You can actually make the erase/remove idiom usable for your case. You just need to move the value over to the other container before std::remove_if possibly shuffles it around: in the predicate.
template<class OutIt, class Pred>
struct copy_if_predicate{
copy_if_predicate(OutIt dest, Pred p)
: dest(dest), pred(p) {}
template<class T>
bool operator()(T const& v){
if(pred(v)){
*dest++ = v;
return true;
}
return false;
}
OutIt dest;
Pred pred;
};
template<class OutIt, class Pred>
copy_if_predicate<OutIt,Pred> copy_if_pred(OutIt dest, Pred pred){
return copy_if_predicate<OutIt,Pred>(dest,pred);
}
Live example on Ideone. (I directly used bools to make the code shorter, not bothering with output and the likes.)
The function std::vector::erase requires the iterators to be iterators into this vector, but you are passing iterators from temp_list. You cannot erase elements from a container that are in a completely different container.

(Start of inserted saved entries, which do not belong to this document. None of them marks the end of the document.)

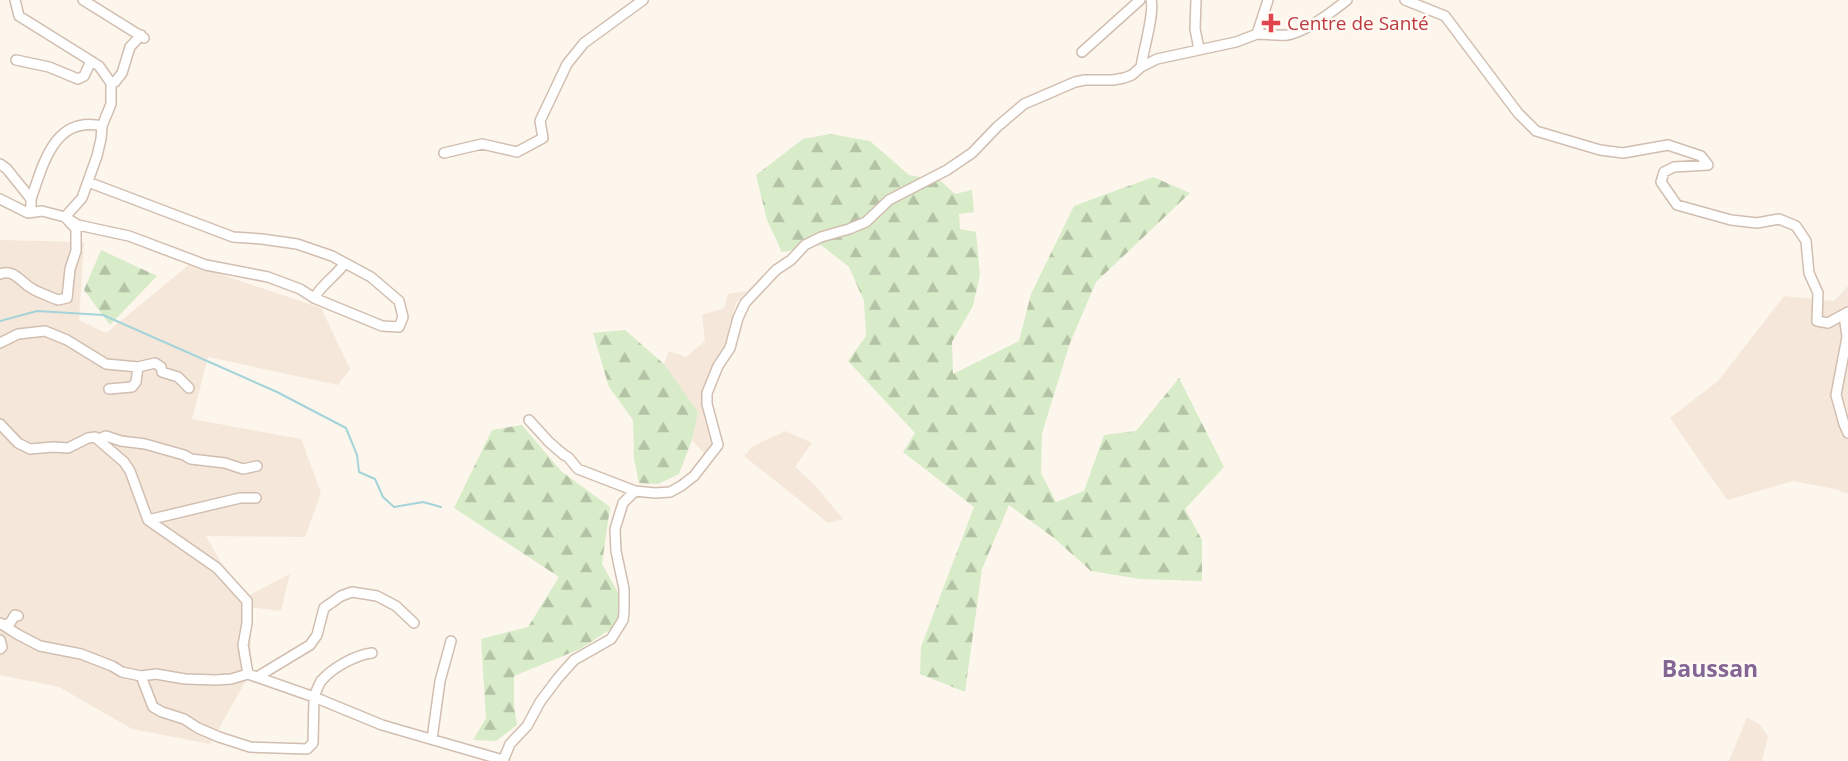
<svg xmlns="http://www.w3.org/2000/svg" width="1848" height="761" viewBox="0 0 1848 761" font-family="'Open Sans',sans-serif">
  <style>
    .residential { fill: #f5e8da }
    .forest { fill: url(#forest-firs) }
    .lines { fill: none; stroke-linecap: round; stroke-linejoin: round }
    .stream { stroke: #a5d3da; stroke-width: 2 }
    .minor-casing { stroke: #d1beb0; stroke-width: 12 }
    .minor { stroke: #fff; stroke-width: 9 }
    .health-dot { fill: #e0444e; stroke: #fffaf3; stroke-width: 2.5 }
    .labels { text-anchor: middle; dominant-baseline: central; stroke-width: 5; stroke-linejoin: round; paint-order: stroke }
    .health-label { font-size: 19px; fill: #be3a42; stroke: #fffaf3; text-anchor: start }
    .quarter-label { font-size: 23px; font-weight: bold; fill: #846695; stroke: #fffaf3 }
  </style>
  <defs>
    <pattern id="forest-firs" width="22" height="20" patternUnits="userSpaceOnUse" patternTransform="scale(1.75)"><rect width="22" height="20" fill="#d8ecc9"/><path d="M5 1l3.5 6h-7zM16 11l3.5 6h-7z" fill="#b4c2a5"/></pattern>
  </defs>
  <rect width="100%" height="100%" fill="#fdf6ec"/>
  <path class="residential" d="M0,240L84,242L79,320L106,333L190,264L321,308L350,369L338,385L208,357L192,419L301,439L321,493L305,537L206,536L242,599L290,574L281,611L249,607L252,670L210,744L132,729L59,687L0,675Z
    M1848,286V494L1835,489L1793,481L1727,500L1670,418L1718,381L1784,296L1834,301Z
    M747,291L736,303L724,349L703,389L713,440L706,456L692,440L697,412L664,364L669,351L686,357L705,341L702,315L724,308L728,294Z
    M786,431L812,443L795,467L815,485L843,519L828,523L744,456L753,446Z
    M1747,717L1759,724L1768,736L1762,761H1729Z"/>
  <path class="forest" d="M830,134L870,141L909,175L941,181L955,194L972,190L974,212L959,214L960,229L976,232L980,275L973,306L952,342L953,374L1019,341L1031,294L1074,206L1153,177L1190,193L1096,282L1070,343L1042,433L1041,473L1056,502L1084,491L1104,435L1136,431L1179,378L1224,467L1185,509L1202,540V581L1140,579L1091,571L1054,538L1009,505L982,569L965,692L920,674L921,647L974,507L903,452L915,433L848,361L866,336L864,301L849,267L821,245L782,252L767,220L756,175L803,139Z
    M101,250L157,276L110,325L84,290Z
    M625,330L664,364L698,412L692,440L679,474L658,484L639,483L634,459L633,420L609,387L593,333Z
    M522,425L561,471L610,507L602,564L620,596L617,625L580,649L514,676V706L517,725L496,741L473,740L486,718L481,639L528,627L559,577L454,508L492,430Z"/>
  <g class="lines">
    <path class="stream" d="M0,321L37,311L103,315L277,392L346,428L357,455L359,472L375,479L383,497L394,507L423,502L441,507"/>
    <g class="minor-casing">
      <path id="minor" d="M15,0L19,16L99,66L111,83
        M83,0L144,38
        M1196,0L1195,29L1199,49
        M1268,0L1257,34C1266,34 1278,36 1287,35C1306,32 1332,12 1347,0
        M1405,0L1445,16L1518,113L1536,131L1600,150L1623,153L1668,145L1701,156L1708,165L1674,167L1664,172L1661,182L1677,205L1731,220L1757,223L1779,219L1796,226L1806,241L1809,273L1818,293L1817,321L1828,323L1848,312
        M1082,52L1140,0
        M16,60L49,67L78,79L84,76L91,61
        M1141,67C1143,52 1155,11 1151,0
        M444,153L482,144L517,152L543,138L540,121L567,64L584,43L643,0
        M0,164L7,169L31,199
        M0,199L28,213L42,211L65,217L78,225L129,236L206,265L268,277L300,289L314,298L382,326L399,327L403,317L399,301L371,277L332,256L297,244L262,239L233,237L88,182
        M28,213L31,207V199C43,165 54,115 102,126
        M0,274C14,269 20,281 31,288C39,293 49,296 58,300L67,298L70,269L76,251V229L65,217L82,198L97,156L101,139L102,126L111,104V83L115,82L122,73L130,47L141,35
        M314,298C323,283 335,277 345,263
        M1844,315L1847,337L1836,395L1844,424L1848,433
        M0,343L18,334L45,331L67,340L106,364L138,367L155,363L161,367L162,372L178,377L189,388
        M109,389L132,387L136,382L138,367
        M529,420L549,442L564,455L568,457L578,469L635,491L655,493L670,492L681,486L694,476L718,445L707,404V393L718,366L730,348L738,318L745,303L776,270L791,260L805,245L821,237L849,229L866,222L889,200L947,170L972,153L997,127L1024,104L1075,82L1085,80H1113L1124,78L1132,75L1141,67L1157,59L1236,42L1257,34
        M0,424L18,443L30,449L53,447L68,448L88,438L95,437L124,462L130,471L148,520L217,568L247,601V623L243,645L248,674
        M99,439L106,436L121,441L145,444L184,455L191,459L225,463L243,469L257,466
        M148,520L240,498H256
        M0,623L17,634L40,646L81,654L112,666L122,672L141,676L156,674L185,679L216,680L231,679L248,674L314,697C316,692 318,686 321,681C332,668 355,655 372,653
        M3,625L10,623L15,615L18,616
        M0,640L2,647L0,649
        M141,676L153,707L162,712L184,719L198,728L219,737L250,747L307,749L313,743L314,697L382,725L503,760
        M257,677L310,645L317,635L324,608L341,596L352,592L377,596L396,606L414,623
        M432,739L440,681L451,641
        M503,761L510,744L527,726L540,702L558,678L574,660L611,639L623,620L624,613V589L616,551L615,529L623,503L635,491"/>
    </g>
    <use href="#minor" class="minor"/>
  </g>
  <path class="health-dot" d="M1267.5 12.5h7v7h7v7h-7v7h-7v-7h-7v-7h7z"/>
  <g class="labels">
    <g class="health-label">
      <text x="1287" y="23">Centre de Santé</text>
    </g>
    <g class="quarter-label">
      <text x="1710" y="668">Baussan</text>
    </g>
  </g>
</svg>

active.erase(temp_list.begin(), temp_list.end());
You try to erase elements from one list, but you use iterators for second list. First list iterators aren't the same, like in second list.
I would like to suggest that this is an example of where std::list should be used. You can splice members from one list to another. Look at std::list::splice()for this.
Do you need random access? If not then you don't need a std::vector.
Note that with list, when you splice, your iterators, and references to the objects in the list remain valid.
If you don't mind making the implementation "intrusive", your objects can contain their own iterator value, so they know where they are. Then when they change state, they can automate their own "moving" from one list to the other, and you don't need to transverse the whole list for them. (If you want this sweep to happen later, you can get them to "register" themselves for later moving).
I will write an algorithm here now to run through one collection and if a condition exists, it will effect a std::remove_if but at the same time will copy the element into your "inserter".
//fwd iterator must be writable
template< typename FwdIterator, typename InputIterator, typename Pred >
FwdIterator copy_and_remove_if( FwdIterator inp, FwdIterator end, InputIterator outp, Pred pred )
{
for( FwdIterator test = inp; test != end; ++test )
{
if( pred(*test) ) // insert
{
*outp = *test;
++outp;
}
else // keep
{
if( test != inp )
{
*inp = *test;
}
++inp;
}
}
return inp;
}
This is a bit like std::remove_if but will copy the ones being removed into an alternative collection. You would invoke it like this (for a vector) where isInactive is a valid predicate that indicates it should be moved.
active.erase( copy_and_remove_if( active.begin(), active.end(), std::back_inserter(inactive), isInactive ), active.end() );
The iterators you pass to erase() should point into the vector itself; the assertion is telling you that they don't. This version of erase() is for erasing a range out of the vector.
You need to iterate over temp_list yourself and call active.erase() on the result of dereferencing the iterator at each step.